Harapan masyarakat untuk membangun Riau lebih baik itu seperti telah terkonsep di pikiran putra kedua dari H. Wahi Abdullah [alm] dan Rahimah [alm].
Pak Syam sapaan akrabnya, seorang pamong senior dan pemimpin bertangan dingin. Selama kepemimpinannya sebagai Bupati Siak, Kabupaten itu maju pesat dan terus berkembang.
Dalam 6 tahun terakhir laporan keuangan Kabupaten Siak memperoleh opini WTP [Wajar Tanpa Pengecualian] dari BPK RI.
Kabupaten Siak mendapat penghargaan yang luar biasa banyaknya selama dipimpin Pak Syam. Dimana dalam tahun 2017 saja sebanyak 24 penghargaan berhasi beliau raih.
Begitupun saat menjabat gubernur riau [2019-2023] banyak ditoreh keberhasilan membangun riau.
Dalam pelayanan publik kepada masyarakat sangat mudah, murah, tidak berbelit belit. Hal ini sangat membantu masyarakat dan membuat investasi banyak masuk ke Riau.
Dua periode kepemimpinan Pak Syam dan Alfedri, Siak mampu memberi model kepemimpian ideal yang saling support dan tidak ada sedikpun terdegar konflik dimana hubungan Bupati dan Wakil Bupati sangat solid dan berjalan dengan baik.
Pria yang masa kecilnya senang bermain di parit-parit kecil hingga tak ingat waktu ini mengaku tak pernah menyangka nasibnya semujur saat ini.

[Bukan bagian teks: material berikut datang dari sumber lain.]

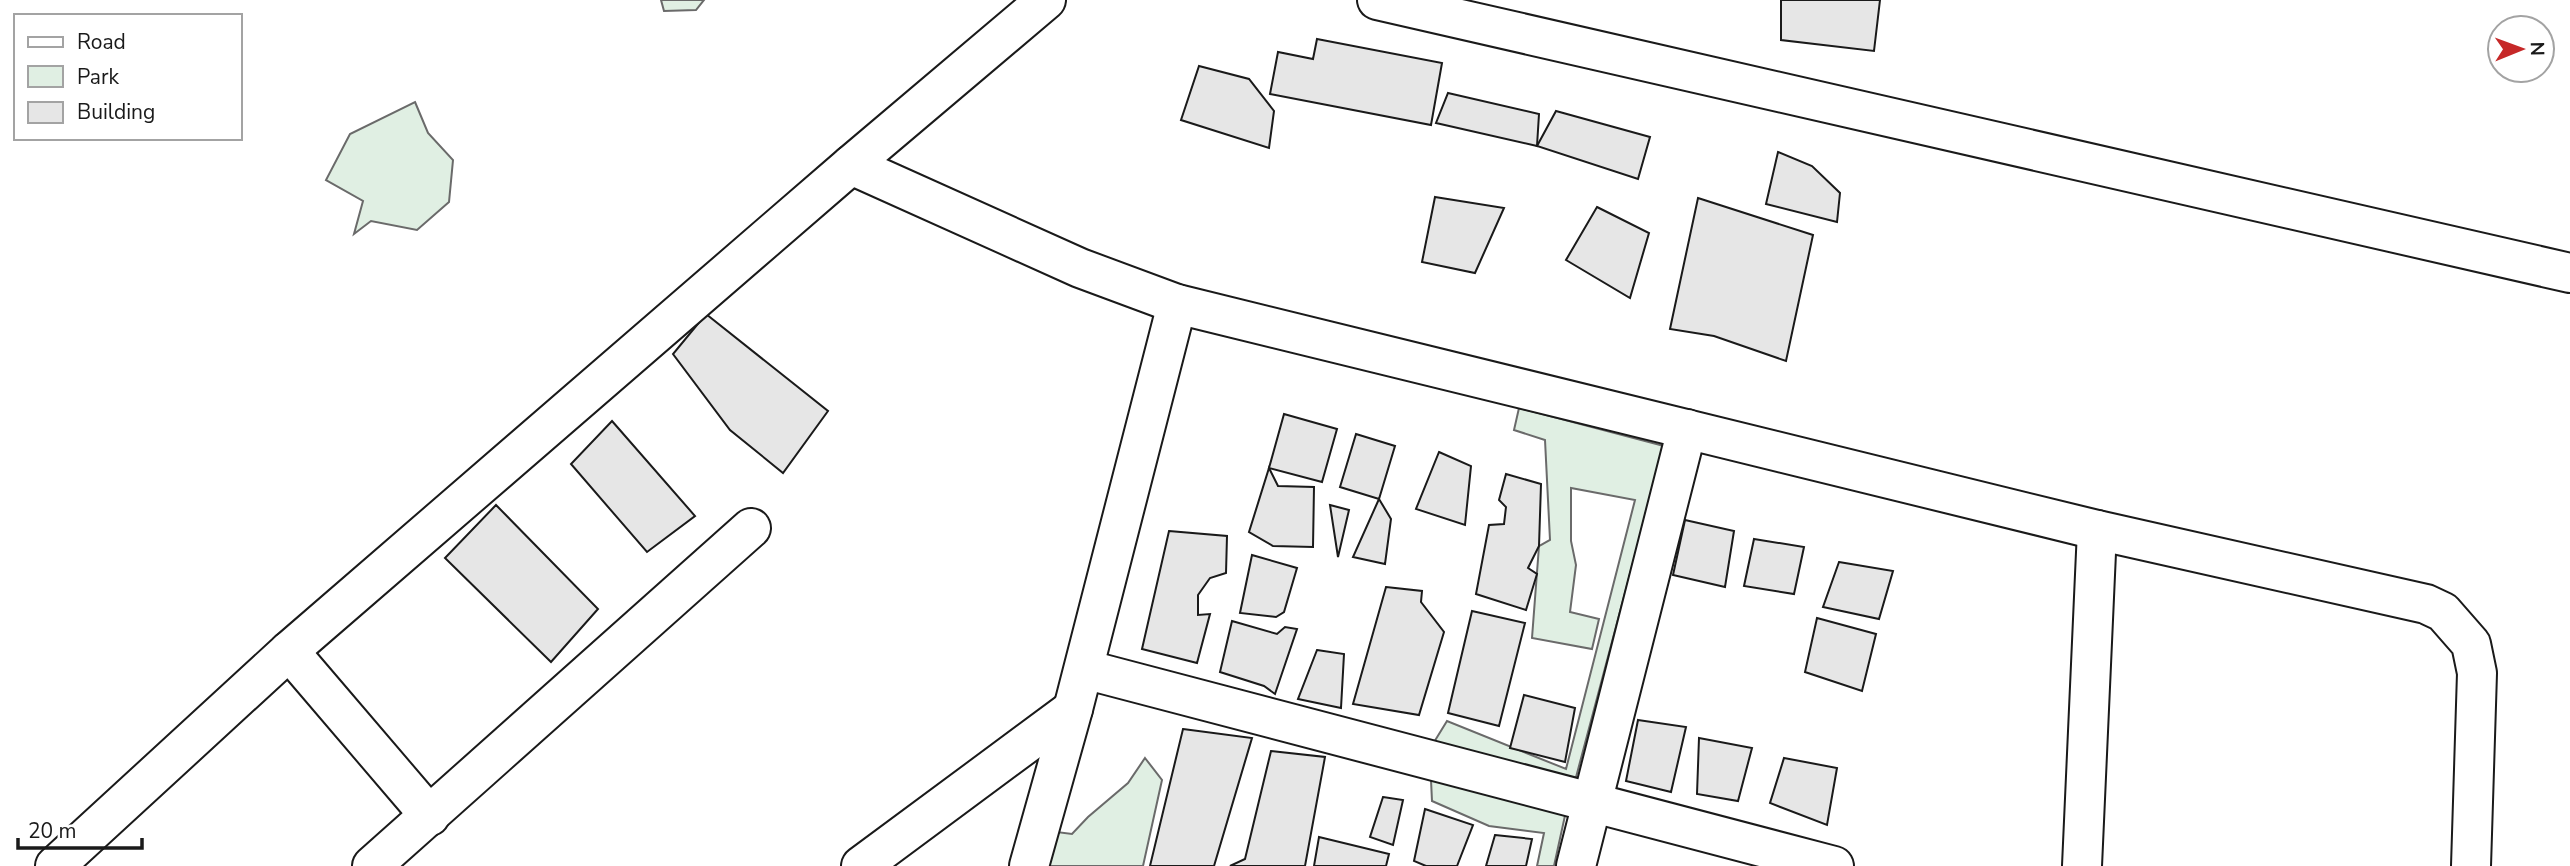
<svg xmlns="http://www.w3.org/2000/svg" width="2570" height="866" viewBox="0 0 2570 866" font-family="'Nunito Sans',sans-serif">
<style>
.green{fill:#e0efe3;stroke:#6a6a6a;stroke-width:2}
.building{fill:#e6e6e6;stroke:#1a1a1a;stroke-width:2}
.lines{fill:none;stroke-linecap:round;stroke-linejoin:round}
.minor-casing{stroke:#1a1a1a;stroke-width:42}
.minor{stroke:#fff;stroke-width:38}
</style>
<rect width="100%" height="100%" fill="#fff"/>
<!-- green -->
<g class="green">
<polygon points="661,0 704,0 696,10 664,11"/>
<polygon points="415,102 428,133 453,160 449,202 417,230 371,221 354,234 363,201 326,180 350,134"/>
<polygon points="1519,408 1664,446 1575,781 1431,747 1447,721 1566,769 1635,500 1571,488 1571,541 1576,565 1570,612 1599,619 1592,649 1532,638 1539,546 1550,540 1545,440 1514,430"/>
<polygon points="1145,758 1162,780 1143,866 1040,866 1049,831 1072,834 1088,817 1128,783"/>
<polygon points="1431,780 1566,811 1554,866 1537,866 1544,833 1489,826 1432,801"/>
</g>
<!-- building -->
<g class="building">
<polygon points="1781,0 1880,0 1874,51 1781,40"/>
<polygon points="1317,39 1442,63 1431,125 1270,94 1278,52 1313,59"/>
<polygon points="1199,66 1249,79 1274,111 1269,148 1181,120"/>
<polygon points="1448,93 1539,114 1537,146 1436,123"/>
<polygon points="1556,111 1650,137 1638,179 1537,146"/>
<polygon points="1778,152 1812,166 1840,193 1837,222 1766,204"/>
<polygon points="1435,197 1504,208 1475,273 1422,262"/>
<polygon points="1698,198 1813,235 1786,361 1714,336 1670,329"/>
<polygon points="1597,207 1649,233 1630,298 1566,260"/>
<polygon points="706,314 828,411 783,473 730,430 673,354"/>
<polygon points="1284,414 1337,429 1322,482 1269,468"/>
<polygon points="612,421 695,516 647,552 571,464"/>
<polygon points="1356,434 1395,446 1379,499 1340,487"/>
<polygon points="1439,452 1471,466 1465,525 1416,509"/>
<polygon points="1269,468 1278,486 1314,487 1313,547 1273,546 1249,532"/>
<polygon points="1506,474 1541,484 1539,546 1528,568 1537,574 1526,610 1476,594 1489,525 1504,524 1506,507 1499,500"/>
<polygon points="1379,499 1391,519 1385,564 1353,557"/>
<polygon points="496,505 598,609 551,662 445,558"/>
<polygon points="1330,505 1349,510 1338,557"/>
<polygon points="1685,520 1734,531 1725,587 1673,575"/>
<polygon points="1169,531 1227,536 1226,573 1210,578 1198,595 1198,615 1210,614 1197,663 1142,649"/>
<polygon points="1754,539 1804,547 1794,594 1744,586"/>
<polygon points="1252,555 1297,568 1284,612 1276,617 1240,613"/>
<polygon points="1839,562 1893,571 1879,619 1823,607"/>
<polygon points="1386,587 1422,591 1421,602 1444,632 1419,715 1353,704"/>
<polygon points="1472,611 1525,623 1499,726 1448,713"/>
<polygon points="1817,618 1876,634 1862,691 1805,672"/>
<polygon points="1232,621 1277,634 1285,627 1297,629 1275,694 1264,686 1220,672"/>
<polygon points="1317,650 1344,654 1341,708 1298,699"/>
<polygon points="1524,695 1575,708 1565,762 1510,748"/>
<polygon points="1638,720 1686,727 1671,792 1626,781"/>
<polygon points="1183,729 1252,738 1214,866 1150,866"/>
<polygon points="1699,738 1752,748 1738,801 1697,794"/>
<polygon points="1271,751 1325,757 1305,866 1230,866 1245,859"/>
<polygon points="1784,758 1837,768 1827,825 1770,803"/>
<polygon points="1383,797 1403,800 1393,845 1370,837"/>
<polygon points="1425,809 1473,825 1457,866 1426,866 1414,861"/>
<polygon points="1495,835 1532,839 1526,866 1486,866"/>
<polygon points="1319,837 1389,854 1386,866 1314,866"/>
</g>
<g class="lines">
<!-- minor casing -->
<g class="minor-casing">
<g id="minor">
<polyline points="1377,0 2570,273"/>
<polyline points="851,165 1080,268 1177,304 2097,530 2426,604 2443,612 2471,644 2477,673 2471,866"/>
<polyline points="289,651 430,816"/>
<polyline points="1084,669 1834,866"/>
<polyline points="55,866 289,651 851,165 1046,0"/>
<polyline points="372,866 751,528"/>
<polyline points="861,866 1073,709"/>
<polyline points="1029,866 1073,709 1177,304"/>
<polyline points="1576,866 1687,429"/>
<polyline points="2082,866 2097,530"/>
</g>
</g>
<!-- minor -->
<use href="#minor" class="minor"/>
</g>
<!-- legend -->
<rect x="14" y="14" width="228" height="126" fill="#ffffff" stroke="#a3a3a3" stroke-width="2"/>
<rect x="28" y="37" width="35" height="10" fill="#ffffff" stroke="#a3a3a3" stroke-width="2"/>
<text x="77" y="49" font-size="21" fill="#1a1a1a">Road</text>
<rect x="28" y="66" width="35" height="21" fill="#e0efe3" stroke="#a3a3a3" stroke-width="2"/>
<text x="77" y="84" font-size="21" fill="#1a1a1a">Park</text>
<rect x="28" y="102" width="35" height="21" fill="#e6e6e6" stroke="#a3a3a3" stroke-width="2"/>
<text x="77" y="119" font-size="21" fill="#1a1a1a">Building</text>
<!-- north arrow -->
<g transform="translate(2521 49) rotate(89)"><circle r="33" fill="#ffffff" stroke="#a3a3a3" stroke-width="2"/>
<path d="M0-5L12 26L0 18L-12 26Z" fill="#c62828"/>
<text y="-10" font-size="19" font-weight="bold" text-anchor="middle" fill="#1a1a1a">N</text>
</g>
<!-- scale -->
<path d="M18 838v10h124v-10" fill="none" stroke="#1a1a1a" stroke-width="3.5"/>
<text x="28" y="838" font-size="21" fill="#1a1a1a" stroke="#ffffff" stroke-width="5" paint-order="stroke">20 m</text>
</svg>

Sejak kecil, sang Abah [ayah] sangat disiplin dan keras mendidiknya. Bukan karena kiler, tapi Abah akan dihadiahi rotan bila Syamsuar lalai akan tugas dan kewajibannya sebagai anak.
"Kalau pulang sekolah itu, kami sering main bola kaki, bola kasti, galah panjang dan sejumlah permainan rakyat lainnya. Kadang kalau terlalu asik jadi lupa waktu, Abah sudah datang menjemput sambil membawa rotan. Bukan karena orang tua tak sayang namun hal ini dilakukan agar Syamsuar kecil jera dan tidak mengulangi lagi kesalahan yang sama," cerita Syamsuar.
Sosok pemimpin yang religius ini sejak kecilnya juga sudah nampak. Selain menimba ilmu agama di sekolah madrasah, Syamsuar juga rajin ke Masjid untuk salat Magrib berjamaah bersama dengan teman-temannya.
Setelah itu, Syamsuar belajar membaca Al-quran kepada seorang guru ngaji, Kholifah Adam.
"Masa kecil kami itu sangat indah. Kalau pulang mengaji malam itu bersama teman - teman, untuk penerang di perjalanan kami gunakan obor dari buluh, bambu, bersumbukan sabuk kelapa, berjalan berjejer," kata Bupati yang pandai bercocok tanam sejak kecil ini.
Semasa kecil dulu, Bupati Siak ini sudah diajarkan kedua orang tuanya untuk pergi ke ladang menuai padi dan memotong karet.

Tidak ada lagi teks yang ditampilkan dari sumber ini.